--- ENTRIES SHOWN Enclosed Below ---

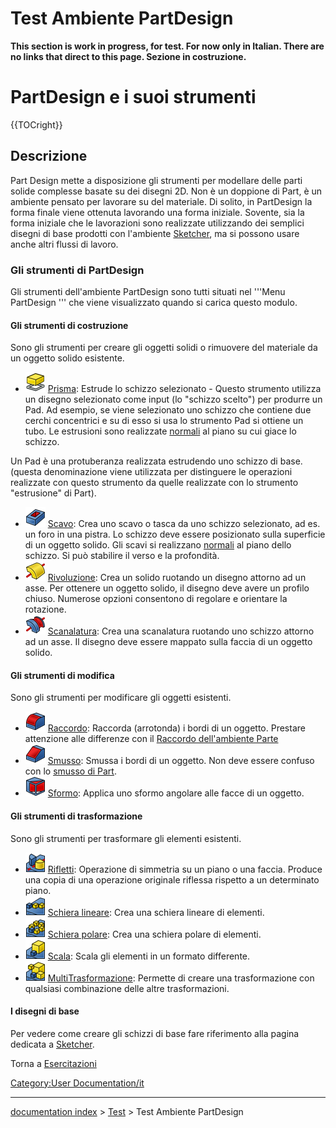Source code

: # Test Ambiente PartDesign
**This section is work in progress, for test. For now only in Italian.
There are no links that direct to this page.
Sezione in costruzione.**

# PartDesign e i suoi strumenti 


{{TOCright}}

## Descrizione

Part Design mette a disposizione gli strumenti per modellare delle parti solide complesse basate su dei disegni 2D. Non è un doppione di Part, è un ambiente pensato per lavorare su del materiale.
Di solito, in PartDesign la forma finale viene ottenuta lavorando una forma iniziale. Sovente, sia la forma iniziale che le lavorazioni sono realizzate utilizzando dei semplici disegni di base prodotti con l\'ambiente [Sketcher](Sketcher_Workbench/it.md), ma si possono usare anche altri flussi di lavoro.

### Gli strumenti di PartDesign 

Gli strumenti dell\'ambiente PartDesign sono tutti situati nel \'\'\'Menu PartDesign \'\'\' che viene visualizzato quando si carica questo modulo.

#### Gli strumenti di costruzione 

Sono gli strumenti per creare gli oggetti solidi o rimuovere del materiale da un oggetto solido esistente.

-   <img alt="" src=images/PartDesign_Pad.svg  style="width:32px;"> [Prisma](PartDesign_Pad/it.md): Estrude lo schizzo selezionato - Questo strumento utilizza un disegno selezionato come input (lo \"schizzo scelto\") per produrre un Pad. Ad esempio, se viene selezionato uno schizzo che contiene due cerchi concentrici e su di esso si usa lo strumento Pad si ottiene un tubo. Le estrusioni sono realizzate [normali](http://en.wikipedia.org/wiki/Surface_normal) al piano su cui giace lo schizzo.

Un Pad è una protuberanza realizzata estrudendo uno schizzo di base. (questa denominazione viene utilizzata per distinguere le operazioni realizzate con questo strumento da quelle realizzate con lo strumento \"estrusione\" di Part).

-   <img alt="" src=images/PartDesign_Pocket.svg  style="width:32px;"> [Scavo](PartDesign_Pocket/it.md): Crea uno scavo o tasca da uno schizzo selezionato, ad es. un foro in una pistra. Lo schizzo deve essere posizionato sulla superficie di un oggetto solido. Gli scavi si realizzano [normali](http://en.wikipedia.org/wiki/Surface_normal) al piano dello schizzo. Si può stabilire il verso e la profondità.
-   <img alt="" src=images/PartDesign_Revolution.svg  style="width:32px;"> [Rivoluzione](PartDesign_Revolution/it.md): Crea un solido ruotando un disegno attorno ad un asse. Per ottenere un oggetto solido, il disegno deve avere un profilo chiuso. Numerose opzioni consentono di regolare e orientare la rotazione.
-   <img alt="" src=images/PartDesign_Groove.svg  style="width:32px;"> [Scanalatura](PartDesign_Groove/it.md): Crea una scanalatura ruotando uno schizzo attorno ad un asse. Il disegno deve essere mappato sulla faccia di un oggetto solido.

#### Gli strumenti di modifica 

Sono gli strumenti per modificare gli oggetti esistenti.

-   <img alt="" src=images/PartDesign_Fillet.svg  style="width:32px;"> [Raccordo](PartDesign_Fillet/it.md): Raccorda (arrotonda) i bordi di un oggetto. Prestare attenzione alle differenze con il [Raccordo dell\'ambiente Parte](Part_Fillet/it.md)
-   <img alt="" src=images/PartDesign_Chamfer.svg  style="width:32px;"> [Smusso](PartDesign_Chamfer/it.md): Smussa i bordi di un oggetto. Non deve essere confuso con lo [smusso di Part](Part_Chamfer/it.md).
-   <img alt="" src=images/PartDesign_Draft.svg  style="width:32px;"> [Sformo](PartDesign_Draft/it.md): Applica uno sformo angolare alle facce di un oggetto.

#### Gli strumenti di trasformazione 

Sono gli strumenti per trasformare gli elementi esistenti.

-   <img alt="" src=images/PartDesign_Mirrored.svg  style="width:32px;"> [Rifletti](PartDesign_Mirrored/it.md): Operazione di simmetria su un piano o una faccia. Produce una copia di una operazione originale riflessa rispetto a un determinato piano.
-   <img alt="" src=images/PartDesign_LinearPattern.svg  style="width:32px;"> [Schiera lineare](PartDesign_LinearPattern/it.md): Crea una schiera lineare di elementi.
-   <img alt="" src=images/PartDesign_PolarPattern.svg  style="width:32px;"> [Schiera polare](PartDesign_PolarPattern/it.md): Crea una schiera polare di elementi.
-   <img alt="" src=images/PartDesign_Scaled.png  style="width:32px;"> [Scala](PartDesign_Scaled/it.md): Scala gli elementi in un formato differente.
-   <img alt="" src=images/PartDesign_MultiTransform.svg  style="width:32px;"> [MultiTrasformazione](PartDesign_MultiTransform/it.md): Permette di creare una trasformazione con qualsiasi combinazione delle altre trasformazioni.

#### I disegni di base 

Per vedere come creare gli schizzi di base fare riferimento alla pagina dedicata a [Sketcher](Sketcher_Workbench/it.md).

Torna a [Esercitazioni](Esercitazioni.md) 

[Category:User Documentation/it](Category:User_Documentation/it.md)

---
[documentation index](../README.md) > [Test](Test_Workbench.md) > Test Ambiente PartDesign
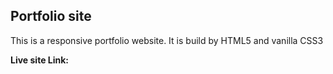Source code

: ## Portfolio site
This is a responsive portfolio website. It is build by HTML5 and vanilla CSS3

**Live site Link:** 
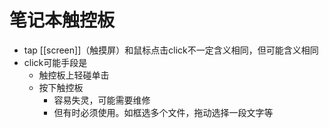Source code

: # 笔记本触控板
- tap [[screen]]（触摸屏）和鼠标点击click不一定含义相同，但可能含义相同
- click可能手段是
  - 触控板上轻碰单击
  - 按下触控板
    - 容易失灵，可能需要维修
    - 但有时必须使用。如框选多个文件，拖动选择一段文字等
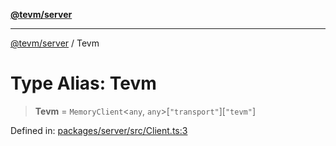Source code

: [**@tevm/server**](../README.md)

***

[@tevm/server](../globals.md) / Tevm

# Type Alias: Tevm

> **Tevm** = `MemoryClient`\<`any`, `any`\>\[`"transport"`\]\[`"tevm"`\]

Defined in: [packages/server/src/Client.ts:3](https://github.com/evmts/tevm-monorepo/blob/main/packages/server/src/Client.ts#L3)
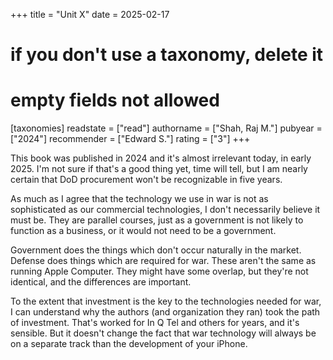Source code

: +++
title = "Unit X"
date = 2025-02-17
# if you don't use a taxonomy, delete it
# empty fields not allowed
[taxonomies]
  readstate = ["read"]
  authorname = ["Shah, Raj M."]
  pubyear = ["2024"]
  recommender = ["Edward S."]
  rating = ["3"]
+++

This book was published in 2024 and it's almost irrelevant today, in early 2025. I'm not sure if that's a good thing yet, time will tell, but I am nearly certain that DoD procurement won't be recognizable in five years.

As much as I agree that the technology we use in war is not as sophisticated as our commercial technologies, I don't necessarily believe it must be. They are parallel courses, just as a government is not likely to function as a business, or it would not need to be a government.

Government does the things which don't occur naturally in the market. Defense does things which are required for war. These aren't the same as running Apple Computer. They might have some overlap, but they're not identical, and the differences are important.

To the extent that investment is the key to the technologies needed for war, I can understand why the authors (and organization they ran) took the path of investment. That's worked for In Q Tel and others for years, and it's sensible. But it doesn't change the fact that war technology will always be on a separate track than the development of your iPhone.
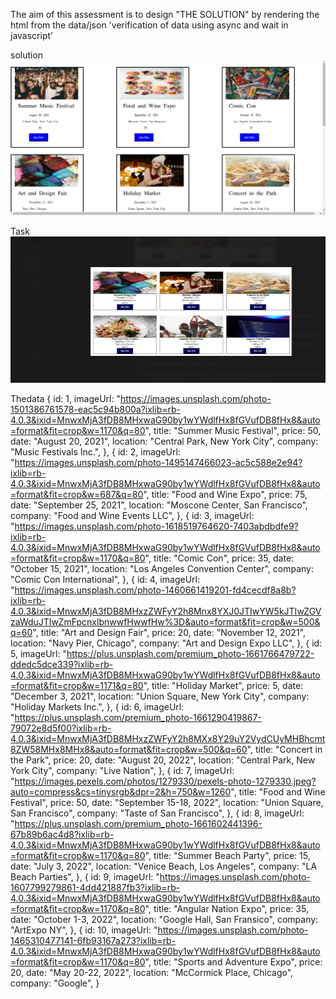 The aim of this assessment is to design "THE SOLUTION"
by rendering the html from the data/json 'verification of data using async and wait in javascript'

solution
![](./solution.png)

Task
![](./task.png)

Thedata
{
    id: 1,
    imageUrl:
      "https://images.unsplash.com/photo-1501386761578-eac5c94b800a?ixlib=rb-4.0.3&ixid=MnwxMjA3fDB8MHxwaG90by1wYWdlfHx8fGVufDB8fHx8&auto=format&fit=crop&w=1170&q=80",
    title: "Summer Music Festival",
    price: 50,
    date: "August 20, 2021",
    location: "Central Park, New York City",
    company: "Music Festivals Inc.",
  },
  {
    id: 2,
    imageUrl:
      "https://images.unsplash.com/photo-1495147466023-ac5c588e2e94?ixlib=rb-4.0.3&ixid=MnwxMjA3fDB8MHxwaG90by1wYWdlfHx8fGVufDB8fHx8&auto=format&fit=crop&w=687&q=80",
    title: "Food and Wine Expo",
    price: 75,
    date: "September 25, 2021",
    location: "Moscone Center, San Francisco",
    company: "Food and Wine Events LLC",
  },
  {
    id: 3,
    imageUrl:
      "https://images.unsplash.com/photo-1618519764620-7403abdbdfe9?ixlib=rb-4.0.3&ixid=MnwxMjA3fDB8MHxwaG90by1wYWdlfHx8fGVufDB8fHx8&auto=format&fit=crop&w=1170&q=80",
    title: "Comic Con",
    price: 35,
    date: "October 15, 2021",
    location: "Los Angeles Convention Center",
    company: "Comic Con International",
  },
  {
    id: 4,
    imageUrl:
      "https://images.unsplash.com/photo-1460661419201-fd4cecdf8a8b?ixlib=rb-4.0.3&ixid=MnwxMjA3fDB8MHxzZWFyY2h8Mnx8YXJ0JTIwYW5kJTIwZGVzaWduJTIwZmFpcnxlbnwwfHwwfHw%3D&auto=format&fit=crop&w=500&q=60",
    title: "Art and Design Fair",
    price: 20,
    date: "November 12, 2021",
    location: "Navy Pier, Chicago",
    company: "Art and Design Expo LLC",
  },
  {
    id: 5,
    imageUrl:
      "https://plus.unsplash.com/premium_photo-1661766479722-ddedc5dce339?ixlib=rb-4.0.3&ixid=MnwxMjA3fDB8MHxwaG90by1wYWdlfHx8fGVufDB8fHx8&auto=format&fit=crop&w=1171&q=80",
    title: "Holiday Market",
    price: 5,
    date: "December 3, 2021",
    location: "Union Square, New York City",
    company: "Holiday Markets Inc.",
  },
  {
    id: 6,
    imageUrl:
      "https://plus.unsplash.com/premium_photo-1661290419867-79072e8d5f00?ixlib=rb-4.0.3&ixid=MnwxMjA3fDB8MHxzZWFyY2h8MXx8Y29uY2VydCUyMHBhcmt8ZW58MHx8MHx8&auto=format&fit=crop&w=500&q=60",
    title: "Concert in the Park",
    price: 20,
    date: "August 20, 2022",
    location: "Central Park, New York City",
    company: "Live Nation",
  },
  {
    id: 7,
    imageUrl:
      "https://images.pexels.com/photos/1279330/pexels-photo-1279330.jpeg?auto=compress&cs=tinysrgb&dpr=2&h=750&w=1260",
    title: "Food and Wine Festival",
    price: 50,
    date: "September 15-18, 2022",
    location: "Union Square, San Francisco",
    company: "Taste of San Francisco",
  },
  {
    id: 8,
    imageUrl:
      "https://plus.unsplash.com/premium_photo-1661602441396-67b89b6ac4d8?ixlib=rb-4.0.3&ixid=MnwxMjA3fDB8MHxwaG90by1wYWdlfHx8fGVufDB8fHx8&auto=format&fit=crop&w=1170&q=80",
    title: "Summer Beach Party",
    price: 15,
    date: "July 3, 2022",
    location: "Venice Beach, Los Angeles",
    company: "LA Beach Parties",
  },
  {
    id: 9,
    imageUrl:
      "https://images.unsplash.com/photo-1607799279861-4dd421887fb3?ixlib=rb-4.0.3&ixid=MnwxMjA3fDB8MHxwaG90by1wYWdlfHx8fGVufDB8fHx8&auto=format&fit=crop&w=1170&q=80",
    title: "Angular Nation Expo",
    price: 35,
    date: "October 1-3, 2022",
    location: "Google Hall, San Fransico",
    company: "ArtExpo NY",
  },
  {
    id: 10,
    imageUrl:
      "https://images.unsplash.com/photo-1465310477141-6fb93167a273?ixlib=rb-4.0.3&ixid=MnwxMjA3fDB8MHxwaG90by1wYWdlfHx8fGVufDB8fHx8&auto=format&fit=crop&w=1170&q=80",
    title: "Sports and Adventure Expo",
    price: 20,
    date: "May 20-22, 2022",
    location: "McCormick Place, Chicago",
    company: "Google",
  }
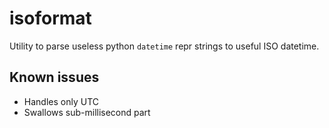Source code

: # isoformat

Utility to parse useless python `datetime` repr strings to useful ISO datetime.


## Known issues
* Handles only UTC
* Swallows sub-millisecond part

--- End of Enclosed ENTRIES SHOWN ---

→ **WORK ORDER**
List the lines from the one containing "un determinato piano." through the one containing "lineare di elementi." as a numbered list, omitting any blank lines.

→ **TASK ANSWER**
1. -   <img alt="" src=images/PartDesign_Mirrored.svg  style="width:32px;"> [Rifletti](PartDesign_Mirrored/it.md): Operazione di simmetria su un piano o una faccia. Produce una copia di una operazione originale riflessa rispetto a un determinato piano.
2. -   <img alt="" src=images/PartDesign_LinearPattern.svg  style="width:32px;"> [Schiera lineare](PartDesign_LinearPattern/it.md): Crea una schiera lineare di elementi.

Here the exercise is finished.